The American audience sure loves its drug porn—from Scarface to the more recent binge-worthy popularity of the Grammy-winning series, “Breaking Bad.” There is nothing more intoxicating than the illicit, albeit vicarious, score.
But these drugs have to come from somewhere, and when we see the pictures of youth squeezed into concrete detention cells, or hear stories about the scabies, lice, and other ailments they brought in with them on the arduous journey from Central America, suddenly nothing seems very sexy.

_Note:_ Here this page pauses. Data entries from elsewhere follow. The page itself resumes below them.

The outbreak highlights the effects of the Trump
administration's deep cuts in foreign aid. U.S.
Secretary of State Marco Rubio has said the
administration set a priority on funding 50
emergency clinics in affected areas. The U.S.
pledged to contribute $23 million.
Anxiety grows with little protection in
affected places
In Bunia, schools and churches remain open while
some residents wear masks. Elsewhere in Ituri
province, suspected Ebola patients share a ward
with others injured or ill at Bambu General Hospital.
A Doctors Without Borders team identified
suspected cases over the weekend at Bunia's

What does one have to do with the other? A growing number of voices are trying to make it clear, despite the political clamor over the waves of unaccompanied children attempting to get through the southern border, that it’s all about the drugs. America’s drug problem, specifically, which goes beyond the cheap titillation of movies and film. It’s a $100 billion annual illicit drug industry, with some 23.9 million current users over the age of 12 (that’s more than 9 percent of the population 12 years and older).
In other words, America’s demand for drugs is driving children like Cristian Omar Reyes, an 11-year-old terrorized by gangs in Honduras, or Carlita, a 13-year-old Salvadoran, also fleeing gang violence, to the U.S-Mexico border. If you don’t want these children—an estimated 70,000 to 90,000 by the end of 2014—then the drug war must end.
“Of course there is a direct line between the drug war and the migration you are seeing today,” Terry Nelson, a retired U.S. Customs and Border Protection officer, who now works with LEAP (Law Enforcement Against Prohibition), told TAC. The only way to stop it is, “if you were to end the drug war today and begin to legalize all drugs.”